= Prague International Jazz Festival =

Annual jazz festival in Prague, Czech Republic

Prague International Jazz Festival (Mezinárodní jazzový festival Praha) is a traditional jazz festival held annually in Reduta Jazz Club, in Prague, Czech Republic established in 1964.

== History ==
Prague International Jazz Festival is the oldest music festival in the Czech Republic and also one of the oldest and most traditional ones in Europe. It became an autumn tradition as an equivalent to the Prague Spring International Music Festival of classical music, which is held in the beginning of the year.

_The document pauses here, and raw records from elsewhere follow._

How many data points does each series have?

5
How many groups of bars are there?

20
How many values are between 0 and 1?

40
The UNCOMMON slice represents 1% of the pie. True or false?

Musicians who have performed at the festival include Mr. Acker Bilk & his Bristol Paramount Jazz Band (1964 & 1982), Rahsaan Roland Kirk (1967), Duke Ellington Orchestra (1968), Count Basie Orchestra & Oscar Peterson & Big Joe Turner (1974), Benny Goodman (1976), Didier Lockwood (1984), Stéphane Grappelli (1988), B.B. King (1990), Chick Corea Elektric Band (1991), Dave Brubeck Quartet (1996), Tony Bennett & Ralph Sharon Trio (1997), New York Voices (1998), Mal Waldron and Albert Mangelsdorff (2001), Rhoda Scott (2006), Boris Kozlov (2013).